### TO DO
Which lines in the records below contain the word "number"? Find each one and copy it out.

### TASK DATA
BEGIN
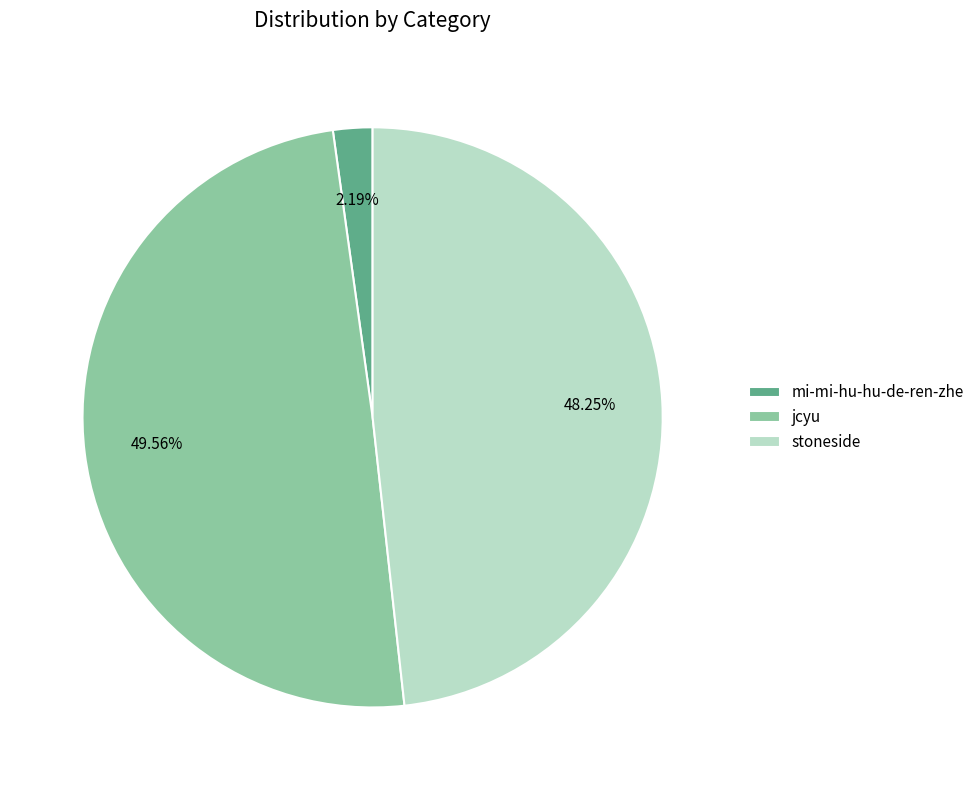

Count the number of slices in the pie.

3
END
BEGIN
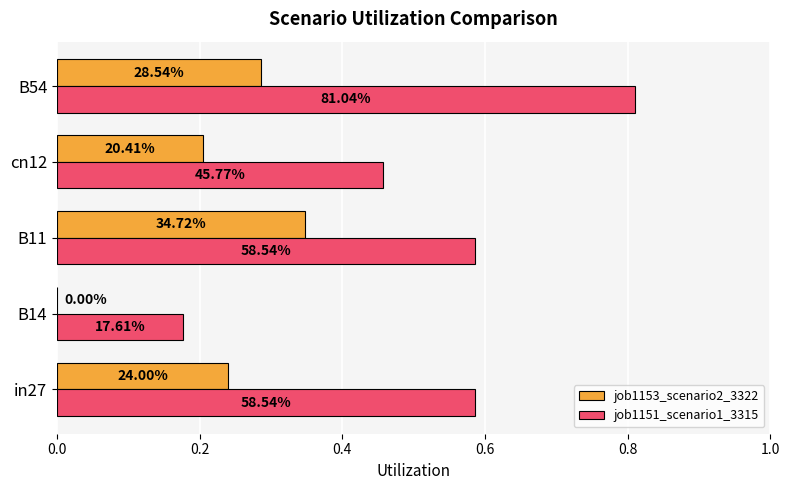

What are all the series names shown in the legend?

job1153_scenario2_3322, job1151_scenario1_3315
END
BEGIN
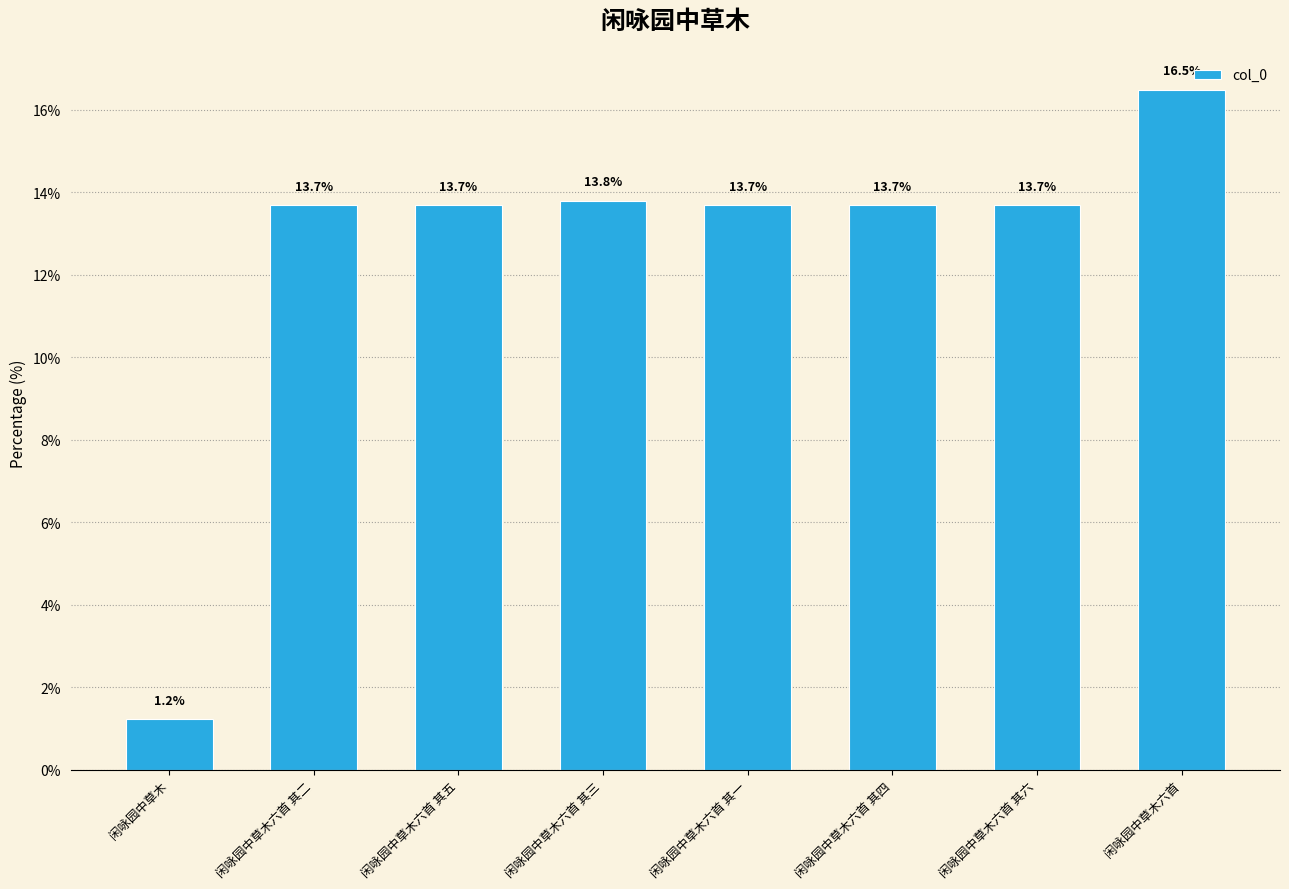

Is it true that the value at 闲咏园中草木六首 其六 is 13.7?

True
END
### ANSWER SPACE
Count the number of slices in the pie.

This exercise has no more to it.